There are constant reports about new attacks, breaches, exploits and threats which make it difficult for stakeholders to understand the full impact of cybercrime. A report from McAfee in collaboration with the Center of Strategic and International Studies (CSIS), shows that cybercrime currently costs the global economy at a starting of $600 billion per year, or 0.8% of the global GDP. This is a 20% jump from cybercrime cost in 2014.
Additionally, a report from Cisco, which is based on interviews with over 3.000 CISOs, shows that almost half of all attacks end up costing the victim at least $500,000. 8% of companies in the report stated that cyber attacks have cost them over $5 million.

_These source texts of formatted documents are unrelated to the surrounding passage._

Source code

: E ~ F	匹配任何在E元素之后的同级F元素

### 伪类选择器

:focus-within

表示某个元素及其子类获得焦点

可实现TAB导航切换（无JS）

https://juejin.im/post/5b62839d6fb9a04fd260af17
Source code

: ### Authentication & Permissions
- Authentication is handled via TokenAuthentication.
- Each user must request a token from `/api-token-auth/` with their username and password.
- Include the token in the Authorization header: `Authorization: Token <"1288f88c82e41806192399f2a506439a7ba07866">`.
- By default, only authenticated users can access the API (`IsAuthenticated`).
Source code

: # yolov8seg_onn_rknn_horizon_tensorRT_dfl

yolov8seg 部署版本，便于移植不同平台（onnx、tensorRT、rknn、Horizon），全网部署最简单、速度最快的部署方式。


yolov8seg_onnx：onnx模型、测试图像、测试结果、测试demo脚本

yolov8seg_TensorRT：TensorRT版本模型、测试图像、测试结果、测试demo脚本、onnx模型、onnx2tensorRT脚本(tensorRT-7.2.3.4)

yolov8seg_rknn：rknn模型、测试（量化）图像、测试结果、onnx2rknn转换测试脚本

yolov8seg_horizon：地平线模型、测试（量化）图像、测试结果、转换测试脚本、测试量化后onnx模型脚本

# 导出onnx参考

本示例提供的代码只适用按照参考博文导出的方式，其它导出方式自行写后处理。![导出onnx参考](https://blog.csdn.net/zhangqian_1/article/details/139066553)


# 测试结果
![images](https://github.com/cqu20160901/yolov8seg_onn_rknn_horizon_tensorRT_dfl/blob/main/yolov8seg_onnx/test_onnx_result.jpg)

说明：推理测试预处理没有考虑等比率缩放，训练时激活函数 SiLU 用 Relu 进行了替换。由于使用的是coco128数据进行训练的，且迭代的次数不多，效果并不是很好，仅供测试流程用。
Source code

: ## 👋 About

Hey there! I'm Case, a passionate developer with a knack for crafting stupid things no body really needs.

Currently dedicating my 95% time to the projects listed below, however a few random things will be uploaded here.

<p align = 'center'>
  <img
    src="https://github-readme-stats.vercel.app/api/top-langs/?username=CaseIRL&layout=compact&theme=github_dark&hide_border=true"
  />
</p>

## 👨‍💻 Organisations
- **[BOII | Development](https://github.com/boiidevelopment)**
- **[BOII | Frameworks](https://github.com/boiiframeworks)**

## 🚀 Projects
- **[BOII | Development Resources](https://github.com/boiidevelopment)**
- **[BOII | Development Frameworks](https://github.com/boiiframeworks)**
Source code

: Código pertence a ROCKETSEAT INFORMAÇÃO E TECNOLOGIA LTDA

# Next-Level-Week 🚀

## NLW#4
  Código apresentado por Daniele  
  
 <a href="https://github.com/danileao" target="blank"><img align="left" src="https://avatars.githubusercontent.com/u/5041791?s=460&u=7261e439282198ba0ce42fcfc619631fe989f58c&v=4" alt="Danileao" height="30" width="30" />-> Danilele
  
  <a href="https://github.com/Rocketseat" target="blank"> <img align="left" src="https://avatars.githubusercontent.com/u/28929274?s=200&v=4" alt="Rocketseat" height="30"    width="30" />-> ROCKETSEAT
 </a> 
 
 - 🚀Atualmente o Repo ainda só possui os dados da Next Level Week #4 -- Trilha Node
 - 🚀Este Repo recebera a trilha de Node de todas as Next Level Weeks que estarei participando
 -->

For 11% of those companies, the cost ranges from $2.5 million to $4.9 million.
The $600 billion figure in the two reports represents total estimated losses due to theft of intellectual property and business confidential information, online fraud and financial crimes, personally identifiable information, financial fraud using stolen sensitive business information and other factors.
The reports have made it clear that there is an underreporting by victims and the scarcity of real data surrounding cybercrime incidents worldwide has made it difficult to get an accurate estimate of cybercrime costs. Typically, organizations only report minimum losses from cybercrime to avoid reputational damage and liability risks.
The cost of cybercrime has increased over the years as a result of ransomware, cybercrime-as-service, and the growing use of anonymity-enabling technologies (Tor and Bitcoin). Malicious activity on the Internet is at an all-time high. Vendors have reported over 80 billion malicious scans, 4,000 ransomware attacks, 300,000 new malware samples and 780,000 records lost due to daily hacking.